Thursday, September 17, 2009
BLEG (first time I've ever used that ugly-sounding work)
Emptywheel at firedog lake
wrote up a post about Max Baucus' health care plan and part of it was excerpted: (emp add)
As a general matter, if an employee is offered employer-provided health insurance coverage, the individual would be ineligible for a low income premium tax credit for health insurance purchased through a state exchange. An employee who is offered coverage that does not have an actuarial value of at least 65 percent or who is offered unaffordable coverage by their employer, however, can be eligible for the tax credit. Unaffordable is defined as 13 percent of the employee‘s income. For purposes of determining if coverage is unaffordable, salary reduction contributions would be treated as payments by the employer. The employee would seek an affordability waiver from the state exchange and would have to demonstrate family income and the premium of the lowest cost employer option offered to them. Employees would then present the waiver to the employer. The employer assessment would apply for any employee(s) receiving an affordability waiver. Within five years of implementation, the Secretary must conduct a study to determine if the definition of affordable could be lowered without significantly increasing costs or decreasing employer coverage.

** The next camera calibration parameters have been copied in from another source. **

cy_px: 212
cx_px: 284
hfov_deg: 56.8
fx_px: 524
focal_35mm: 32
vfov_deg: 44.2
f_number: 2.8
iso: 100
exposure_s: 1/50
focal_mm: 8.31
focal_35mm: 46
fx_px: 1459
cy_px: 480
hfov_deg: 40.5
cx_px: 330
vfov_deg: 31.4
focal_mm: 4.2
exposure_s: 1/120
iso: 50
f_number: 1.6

"at least 65 percent" of what?
Is "actuarial value" a measure of a health plan or a measure of affordability? I can't find more on this (at least not quickly).
Speaking of how to measure a health plan, there would have to be some standard or every employer would provide, or every individual could be steered to, a ridiculous plan (one bandaid, two aspirin, and a bottle of eye drops per year for $15).

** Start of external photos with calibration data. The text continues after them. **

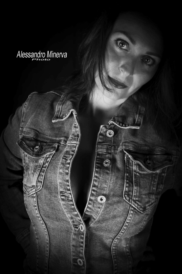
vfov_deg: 35.1
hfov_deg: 23.8
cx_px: 91
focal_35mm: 57
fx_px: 432
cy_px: 137
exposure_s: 1/80
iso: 2000
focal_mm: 38
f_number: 4.8
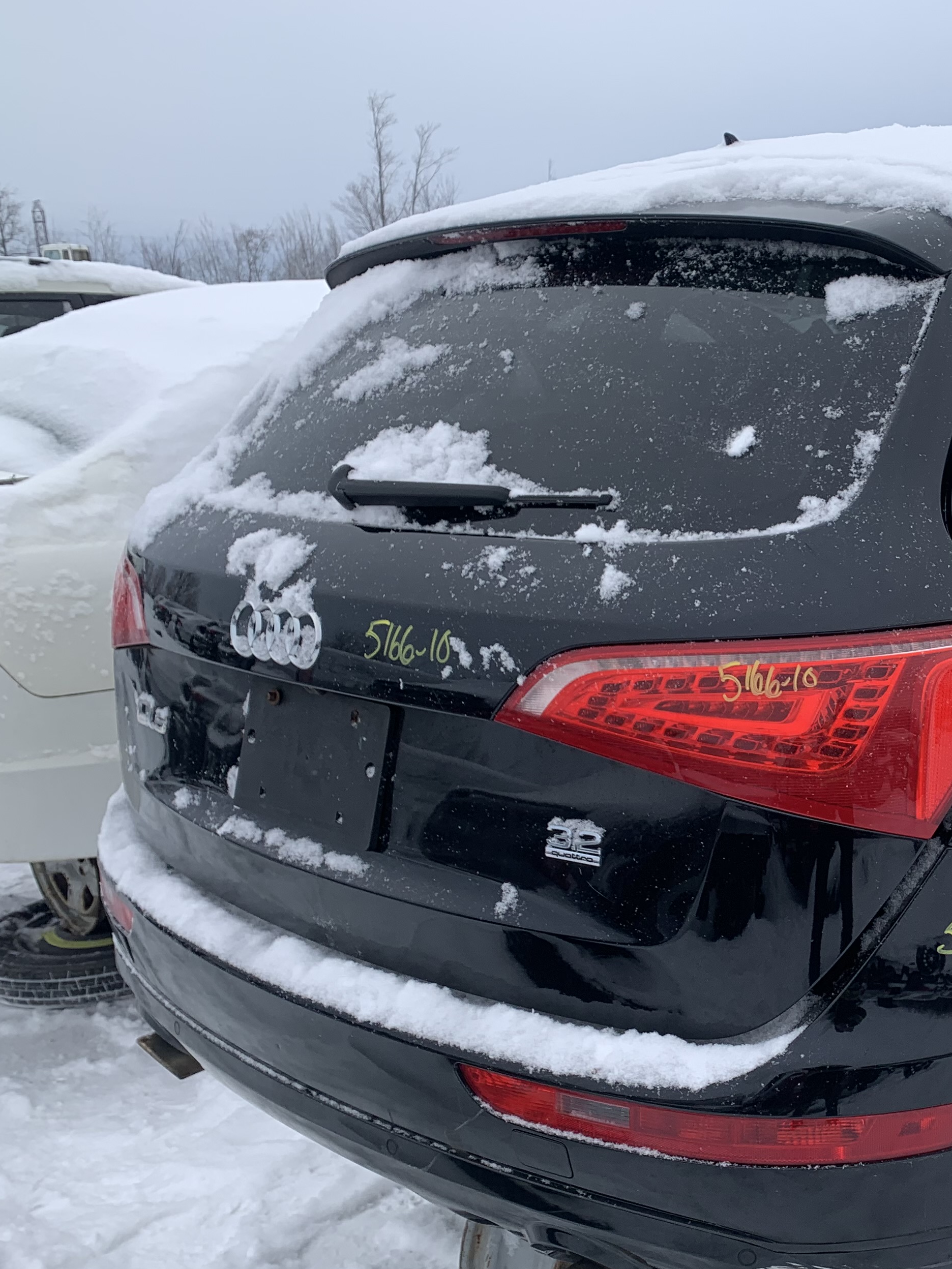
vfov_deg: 44.7
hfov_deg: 31.9
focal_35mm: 42
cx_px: 932
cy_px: 726
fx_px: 1540
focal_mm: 4.25
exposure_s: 1/350
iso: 25
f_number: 1.8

In any event, "actuarial value" appears to be a key variable when crafting a good, or terrible program. It would be nice to know what it is.
Back in 1986 I attended a 3-day federal tax law seminar following Reagan's major tax act of that year. The third day got draggy after lunch and many of the approximately 1,000 lawyers/CPAs in attendance were drowsy. The first speaker that afternoon introduced himself: "I am an actuary. You're probably wondering why I am here as a speaker. Well, actuaries are an important part of this new tax act. Now just what is an actuary? Well, an actuary is a person who wanted to become a CPA but lacked the personality." Even the CPAs in the audience laughed as we were all awakened and alert for the rest of the afternoon.
I find it interesting that there is going to be both a low bound and high bound on allowable insurance coverage.
If your health insurance has an "actuarial value of [under] 65%", then you lose it and are forced into the public exchange.
If your health insurance is "gold plated" -- then you are taxed on it so that you cannot afford it and have either reduce your health insurance coverage or go into the public exchange.
Of course the end goal is for everyone to have exactly the same health insurance, except for those people wealthy enough to laugh at the "gold plated" insurance tax.
Thus we are being placed in the equivalent of a vise. Watch for Congress to start turning the vise. Higher taxes on "gold plated" insurance. Bigger tax credits for the "actuarily underinsured". Soon we will all be equal because we will have the one same government choice.
Well, it does say that existing plans are grandfathered. It also indicates four levels, with bronze at the bottom and gold at the top. I believe it also allows states to have different insurance regulations and licensing, meaning that there will be 50+ different state arrangements, and within each state there could be dozens of different plans that meet the Minimum for Creditable Coverage, and many of them can avoid getting to the "gold" level. So I wouldn't say that it is moving to where we all have the same coverage.
You have to look at where the problems are. One problem is where insurance companies offer what claim to be good plans but which don't protect people from the risks of catastrophic or in many cases normal health care costs. So the "minimum" is there to solve that problem. The states and free market haven't done it, so it must be up to the Federal Gov, or else we pretend it's not a problem.
The other extreme is where highly paid workers receive extravagant pre-tax benefits (like health care) rather than additional (taxable) cash salary. If this bill is an attempt to say that, above a certain level, the costs can't be excluded from tax, then yes it results in a slightly higher tax but it gets rid of one of the excesses. I suppose another alternative would be to eliminate the health insurance tax exemption for employer contributions to health care insurance, which would also mean that those working for small business would no longer be at a disadvantage, and probably make it more likely that people will strike out on their own to start a new business rather than stay in a job they don't like.
It would be better if HCR were trying to simplify things (like the tax code) instead of adding one more niggling regulation or condition or exception.
The Baucus bill might be better than no health care reform, but it's not clear to me how much better. My main criteria is whether health care costs as a whole go down. In other words, if there were no subsidized health care for the poor, how much less would this plan cost the country as a whole (e.g. as percentage of GDP) than the "don't make any changes" option.